> What the exercise asks
Repeat the listing word for word, but skip any pictures.

> The records
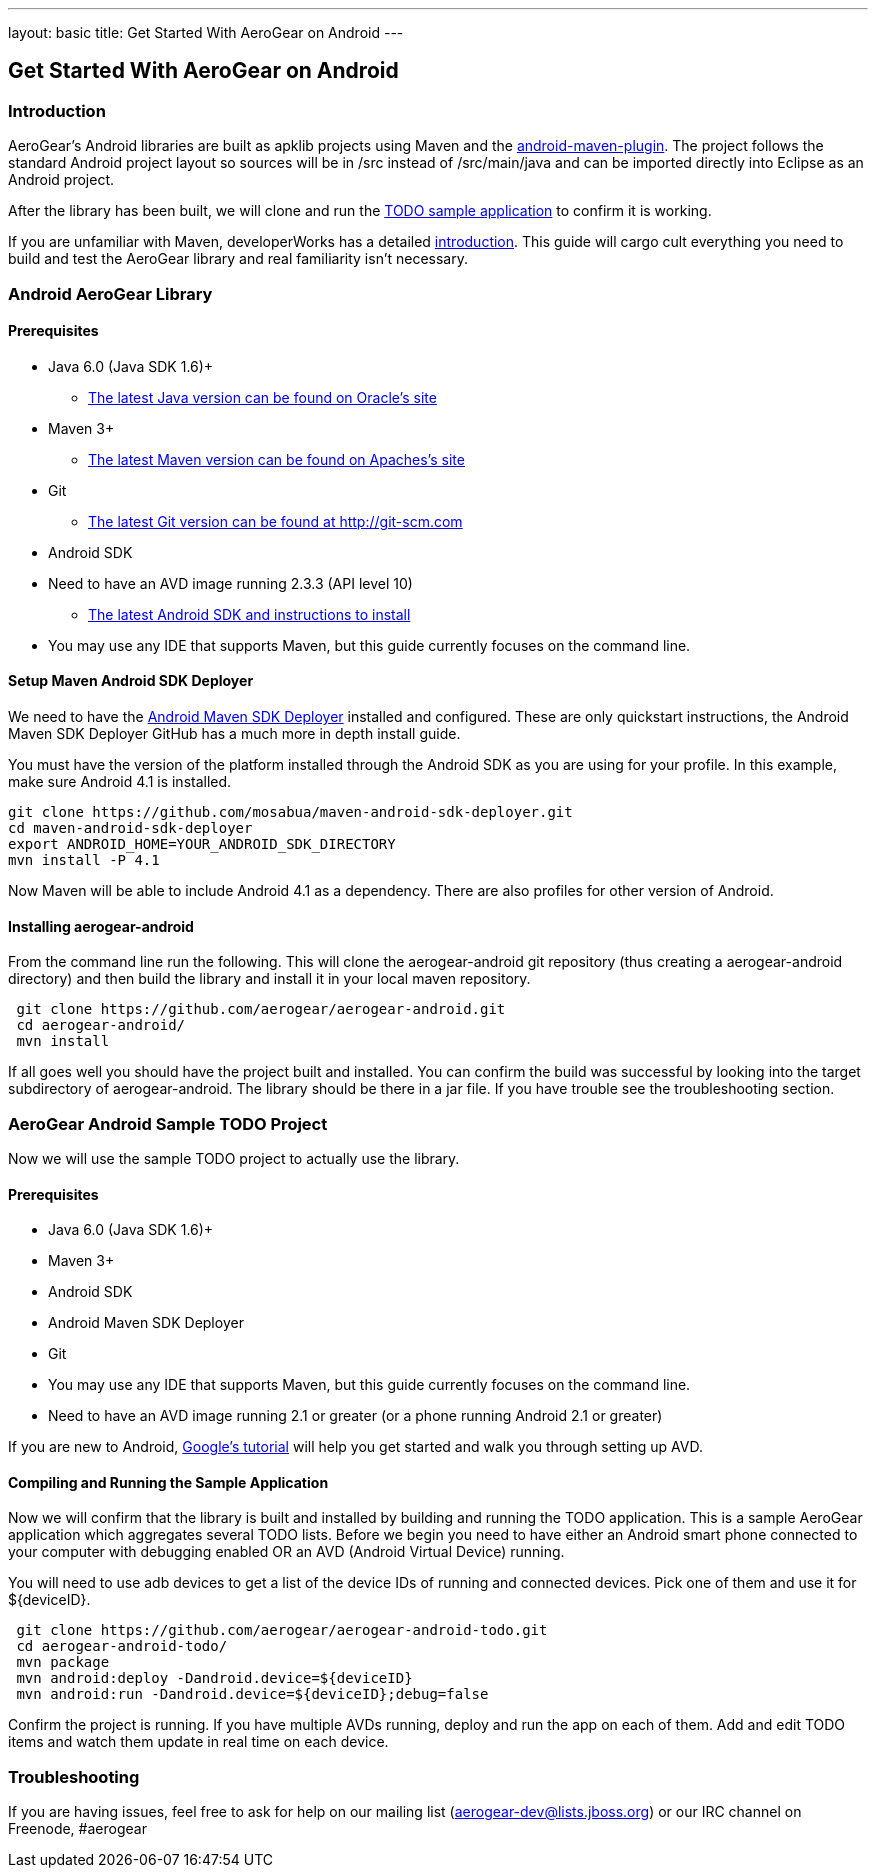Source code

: ---
layout: basic
title: Get Started With AeroGear on Android 
---

== Get Started With AeroGear on Android 

=== Introduction

AeroGear's Android libraries are built as apklib projects using Maven and the http://code.google.com/p/maven-android-plugin/[android-maven-plugin]. The project follows the standard Android project layout so sources will be in /src instead of /src/main/java and can be imported directly into Eclipse as an Android project.

After the library has been built, we will clone and run the https://github.com/aerogear/aerogear-android-todo[TODO sample application] to confirm it is working.

If you are unfamiliar with Maven, developerWorks has a detailed http://www.ibm.com/developerworks/java/tutorials/j-mavenv2/[introduction].  This guide will cargo cult everything you need to build and test the AeroGear library and real familiarity isn't necessary.

=== Android AeroGear Library

==== Prerequisites

* Java 6.0 (Java SDK 1.6)+
** link:http://www.oracle.com/technetwork/java/javase/downloads/index.html[The latest Java version can be found on Oracle's site]
* Maven 3+
** link:http://maven.apache.org/download.html[The latest Maven version can be found on Apaches's site]
* Git
** link:http://git-scm.com/downloads[The latest Git version can be found at http://git-scm.com]
* Android SDK
* Need to have an AVD image running 2.3.3 (API level 10)
** link:http://developer.android.com/sdk/index.html[The latest Android SDK and instructions to install]
* You may use any IDE that supports Maven, but this guide currently focuses on the command line.

==== Setup Maven Android SDK Deployer

We need to have the https://github.com/mosabua/maven-android-sdk-deployer[Android Maven SDK Deployer] installed and configured.  These are only quickstart instructions, the Android Maven SDK Deployer GitHub has a much more in depth install guide.

You must have the version of the platform installed through the Android SDK as you are using for your profile.  In this example, make sure Android 4.1 is installed.

[source,bash]
----
git clone https://github.com/mosabua/maven-android-sdk-deployer.git
cd maven-android-sdk-deployer
export ANDROID_HOME=YOUR_ANDROID_SDK_DIRECTORY
mvn install -P 4.1
----

Now Maven will be able to include Android 4.1 as a dependency.  There are also profiles for other version of Android.


==== Installing aerogear-android

From the command line run the following.  This will clone the aerogear-android git repository (thus creating a aerogear-android directory) and then build the library and install it in your local maven repository.

[source,bash]
----
 git clone https://github.com/aerogear/aerogear-android.git
 cd aerogear-android/
 mvn install
----

If all goes well you should have the project built and installed.  You can confirm the build was successful by looking into the target subdirectory of aerogear-android.  The library should be there in a jar file. If you have trouble see the troubleshooting section.

=== AeroGear Android Sample TODO Project

Now we will use the sample TODO project to actually use the library. 

==== Prerequisites

* Java 6.0 (Java SDK 1.6)+
* Maven 3+
* Android SDK
* Android Maven SDK Deployer
* Git
* You may use any IDE that supports Maven, but this guide currently focuses on the command line.
* Need to have an AVD image running 2.1 or greater (or a phone running Android 2.1 or greater)

If you are new to Android, http://developer.android.com/training/basics/firstapp/index.html[Google's tutorial] will help you get started and walk you through setting up AVD.

==== Compiling and Running the Sample Application

Now we will confirm that the library is built and installed by building and running the TODO application.  This is a sample AeroGear application which aggregates several TODO lists.  Before we begin you need to have either an Android smart phone connected to your computer with debugging enabled OR an AVD (Android Virtual Device) running.  

You will need to use +adb devices+ to get a list of the device IDs of running and connected devices.  Pick one of them and use it for ${deviceID}.

[source,bash]
----
 git clone https://github.com/aerogear/aerogear-android-todo.git
 cd aerogear-android-todo/
 mvn package
 mvn android:deploy -Dandroid.device=${deviceID}
 mvn android:run -Dandroid.device=${deviceID};debug=false
----

Confirm the project is running.  If you have multiple AVDs running, deploy and run the app on each of them.  Add and edit TODO items and watch them update in real time on each device.

=== Troubleshooting

If you are having issues, feel free to ask for help on our mailing list (aerogear-dev@lists.jboss.org) or our IRC channel on Freenode, #aerogear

> Task answer
Source code

: ---
layout: basic
title: Get Started With AeroGear on Android 
---

== Get Started With AeroGear on Android 

=== Introduction

AeroGear's Android libraries are built as apklib projects using Maven and the http://code.google.com/p/maven-android-plugin/[android-maven-plugin]. The project follows the standard Android project layout so sources will be in /src instead of /src/main/java and can be imported directly into Eclipse as an Android project.

After the library has been built, we will clone and run the https://github.com/aerogear/aerogear-android-todo[TODO sample application] to confirm it is working.

If you are unfamiliar with Maven, developerWorks has a detailed http://www.ibm.com/developerworks/java/tutorials/j-mavenv2/[introduction].  This guide will cargo cult everything you need to build and test the AeroGear library and real familiarity isn't necessary.

=== Android AeroGear Library

==== Prerequisites

* Java 6.0 (Java SDK 1.6)+
** link:http://www.oracle.com/technetwork/java/javase/downloads/index.html[The latest Java version can be found on Oracle's site]
* Maven 3+
** link:http://maven.apache.org/download.html[The latest Maven version can be found on Apaches's site]
* Git
** link:http://git-scm.com/downloads[The latest Git version can be found at http://git-scm.com]
* Android SDK
* Need to have an AVD image running 2.3.3 (API level 10)
** link:http://developer.android.com/sdk/index.html[The latest Android SDK and instructions to install]
* You may use any IDE that supports Maven, but this guide currently focuses on the command line.

==== Setup Maven Android SDK Deployer

We need to have the https://github.com/mosabua/maven-android-sdk-deployer[Android Maven SDK Deployer] installed and configured.  These are only quickstart instructions, the Android Maven SDK Deployer GitHub has a much more in depth install guide.

You must have the version of the platform installed through the Android SDK as you are using for your profile.  In this example, make sure Android 4.1 is installed.

[source,bash]
----
git clone https://github.com/mosabua/maven-android-sdk-deployer.git
cd maven-android-sdk-deployer
export ANDROID_HOME=YOUR_ANDROID_SDK_DIRECTORY
mvn install -P 4.1
----

Now Maven will be able to include Android 4.1 as a dependency.  There are also profiles for other version of Android.


==== Installing aerogear-android

From the command line run the following.  This will clone the aerogear-android git repository (thus creating a aerogear-android directory) and then build the library and install it in your local maven repository.

[source,bash]
----
 git clone https://github.com/aerogear/aerogear-android.git
 cd aerogear-android/
 mvn install
----

If all goes well you should have the project built and installed.  You can confirm the build was successful by looking into the target subdirectory of aerogear-android.  The library should be there in a jar file. If you have trouble see the troubleshooting section.

=== AeroGear Android Sample TODO Project

Now we will use the sample TODO project to actually use the library. 

==== Prerequisites

* Java 6.0 (Java SDK 1.6)+
* Maven 3+
* Android SDK
* Android Maven SDK Deployer
* Git
* You may use any IDE that supports Maven, but this guide currently focuses on the command line.
* Need to have an AVD image running 2.1 or greater (or a phone running Android 2.1 or greater)

If you are new to Android, http://developer.android.com/training/basics/firstapp/index.html[Google's tutorial] will help you get started and walk you through setting up AVD.

==== Compiling and Running the Sample Application

Now we will confirm that the library is built and installed by building and running the TODO application.  This is a sample AeroGear application which aggregates several TODO lists.  Before we begin you need to have either an Android smart phone connected to your computer with debugging enabled OR an AVD (Android Virtual Device) running.  

You will need to use +adb devices+ to get a list of the device IDs of running and connected devices.  Pick one of them and use it for ${deviceID}.

[source,bash]
----
 git clone https://github.com/aerogear/aerogear-android-todo.git
 cd aerogear-android-todo/
 mvn package
 mvn android:deploy -Dandroid.device=${deviceID}
 mvn android:run -Dandroid.device=${deviceID};debug=false
----

Confirm the project is running.  If you have multiple AVDs running, deploy and run the app on each of them.  Add and edit TODO items and watch them update in real time on each device.

=== Troubleshooting

If you are having issues, feel free to ask for help on our mailing list (aerogear-dev@lists.jboss.org) or our IRC channel on Freenode, #aerogear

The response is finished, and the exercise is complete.